Chris Hemsworth, who first played Thor, a character rooted in Norse mythology, in 2011 and is also about to reach his eighth film, began, as much of the cast did, as a fan.

“The first time that the Marvel universe came into my universe back in Australia, I was sitting there, straight out of high school, watching ‘Iron Man,’ thinking, ‘Oh my god, imagine. I wish I could be a part of that world.’ And then a few years on, getting cast in it as Thor, having the opportunity to embark on it. At the time I was wondering if this film even going to make it past DVD into the cinemas? Was I going to be recast?”

Like Johansson, Hemsworth also feels his portrayal of his character has improved with each film. With 2017’s “Thor: Ragnarok,” Hemsworth believes he found his voice as the Norse god of thunder, finally able to put his own stamp on it, working with director Taika Waititi in a looser, more improvisational style. The film — a hit with both critics and audiences worldwide — revitalized the character. With “Endgame,” that tone is likely to continue, Hemsworth tells Arab News.

“There was more improvisation in this than the previous one (“Avengers: Infinity War”). The stakes were as high as they could be, but we found a great way to have another version, or more growth in the character, and found something unexpected again. That was so much fun. I’m very thankful that it happened this way, to finish strong, as opposed to the other way around,” says Hemsworth.

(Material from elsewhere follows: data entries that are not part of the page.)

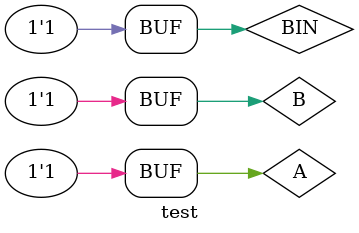
<source format=v>
module test;

	// Inputs
	reg A;
	reg B;
	reg BIN;

	// Outputs
	wire D;
	wire BOUT;

	// Instantiate the Unit Under Test (UUT)
	FSUB uut (
		.A(A), 
		.B(B), 
		.BIN(BIN), 
		.D(D), 
		.BOUT(BOUT)
	);

	initial begin
		// Initialize Inputs
		A = 0;
		B = 0;
		BIN = 0;

		// Wait 100 ns for global reset to finish
		#100;
		
		A = 0;
		B = 0;
		BIN = 1;

		// Wait 100 ns for global reset to finish
		#100;
       
		A = 0;
		B = 1;
		BIN = 0;

		// Wait 100 ns for global reset to finish
		#100;
         
      A = 0;
		B = 1;
		BIN = 1;

		// Wait 100 ns for global reset to finish
		#100;
      
      A = 1;
		B = 0;
		BIN = 0;

		// Wait 100 ns for global reset to finish
		#100;
      
      A = 1;
		B = 0;
		BIN = 1;

		// Wait 100 ns for global reset to finish
		#100;
        
      A = 1;
		B = 1;
		BIN = 0;

		// Wait 100 ns for global reset to finish
		#100;
		
		A = 1;
		B = 1;
		BIN = 1;

		// Wait 100 ns for global reset to finish
		#100;
        
        		  
		// Add stimulus here

	end
      
endmodule

</source>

Paul Rudd joined the MCU with 2015’s “Ant-Man,” playing Scott Lang, a petty criminal who finds a suit that allows him to grow and shrink at will. Rudd has been the same reliable comic presence he has been since “Clueless” (1995) and “Anchorman” (2004), and if trailers can be trusted, his inclusion in “Avengers: Endgame” will add levity to the serious emotional weight the film promises.

Rudd has enjoyed digging deeper into Lang in each subsequent MCU appearance, also citing Hemsworth’s evolution as Thor as one that he admires.

“Sometimes you finish a movie and when you’re done filming it, you think ‘Oh, now I’d like to start it, because I finally have a sense of the character.’ In this one, there’s several chances,” he says. “Characters morph and grow, as we do as people. I’m different from who I was three years ago or four years ago. You get to know the character more, you get to know the world more, the other actors better, and as a result you get to go even deeper with the character.

“I look at Thor in the first movie and then in ‘Thor: Ragnarok,’ and what a crazy amazing journey that character has been on,” he continues. “These films provide the opportunity to explore many different facets of the character.”

As much as the respective performances have evolved during 11 years of the MCU, the cultural landscape and conversation around gender has also moved forward, with audiences much less likely to tolerate female characters who are token or one dimensional. Johansson’s Black Widow has evolved with the times.

“The character started as sort of a sexy secretary with a skillset on the side. We didn’t know, or certainly I didn’t know, how the audience would react to the character, my interpretation of the character, who was obviously a beloved character for a long time. I feel the next time we saw her in ‘Avengers’ (2012) she was sort of one of the boys, for better or for worse, and that made sense then,” Johansson says.

“As the fans and the audiences have pushed Marvel and all the studios and filmmakers to really throw up on the screen what represents what’s going on in the zeitgeist, and wanting to see diverse films and casts that represent their own aspirations and how they feel, the character has sort of grown in reaction to that,” she continues. “And the movies have grown in reaction to that fan encouragement.”